Frontiers in Integrative Neuroscience (May 2020)
Functional Neuroanatomy of the Human Accommodation Response to an “E” Target Varying from -3 to -6 Diopters
Abstract
Background: We aimed to identify the functional brain networks involved in the regulation of visual accommodation by contrasting the cortical functional areas evoked by foveal fixation to an “E” target, which were subservient to the accommodation responses to a -3/-6 diopter stimulus.Methods: Neural activity was assessed in healthy volunteers by changes in blood oxygen level-dependent (BOLD) signals measured with functional magnetic resonance imaging (fMRI). Twenty-five right-handed subjects viewed the “E” target presented in a hierarchical block design. They participated in two monocular tasks: (i) sustained foveal fixation upon an “E” target on a white background at 33 cm (-3.03D accommodative demand); and (ii) sustained fixation through an attached -3D concave lens (-6D accommodative demand) in front of the fixated eye; each condition cycled through a standard alternating 30-s eye open/30-s eye closed design to provide the BOLD contrast. The total sustained period was 480 s.Results: The contrast between the -3D and the rest condition revealed activation in the occipital lobe (Lingual gyrus, Cuneus, Calcarine_L, and Calcarine_R); cerebellum (Cerebellum_Crus1_L and Cerebellum_6_L); precentral lobe (Precentral_R); frontal lobe (Frontal_Inf_Oper_R and Frontal_Mid_R); and cingulate cortex (Cingulum_Ant_L). With the -3D concave lenses (-6D accommodative demand) in front of the fixated eye, the voxel size and peak intensity of activation in the occipital lobe and cerebellum were greater than with the -3D accommodative demand; emergent activated brain areas included the parietal lobe (bilateral precuneus gyrus and right supramarginal gyrus); the precentral lobe and cingulate cortex failed to reach the threshold in the -6D vs. rest contrast.
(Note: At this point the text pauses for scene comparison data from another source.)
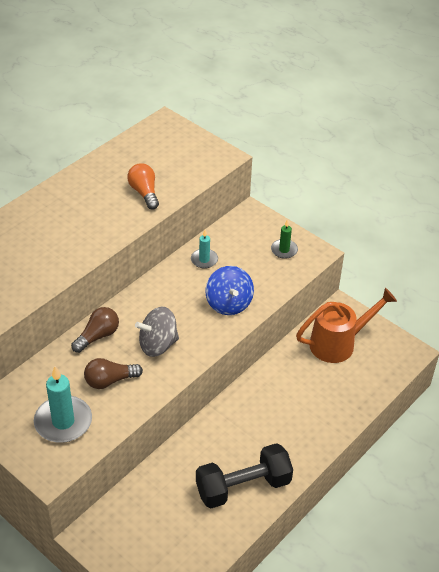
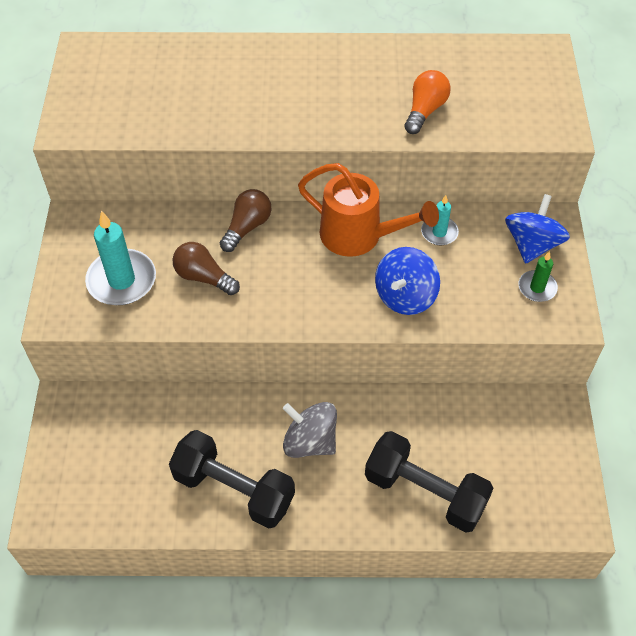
camera: 50 degrees right, 10 degrees up
brown light bulb [71,307,119,353] -> brown light bulb turned 60 degrees counterclockwise [220,189,271,252]
grey spinning top [135,307,179,357] -> grey spinning top moved to [283,402,337,458]
orange watering can [296,288,397,363] -> orange watering can moved to [298,163,439,257]
none -> black dumbbell [365,431,494,533]
none -> blue spinning top [505,194,570,264]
In the -3D and -6D contrast comparison, the frontal lobe (Frontal_Sup_Medial_L) and parietal lobe (Precuneus_L and Precuneus_R) passed the significance threshold of cluster-level family-wise error (FWE) correction. The mean activation in the -3D and -6D contrast revealed an incremental summation of the activations than that found in the previous -3D vs. rest and -6D vs. rest comparisons.Conclusions: Neural circuits were selectively activated during the -3D/-6D accommodative response to blur cues. Cognitive-perceptual processing is involved in signal regulation of ocular accommodative functions.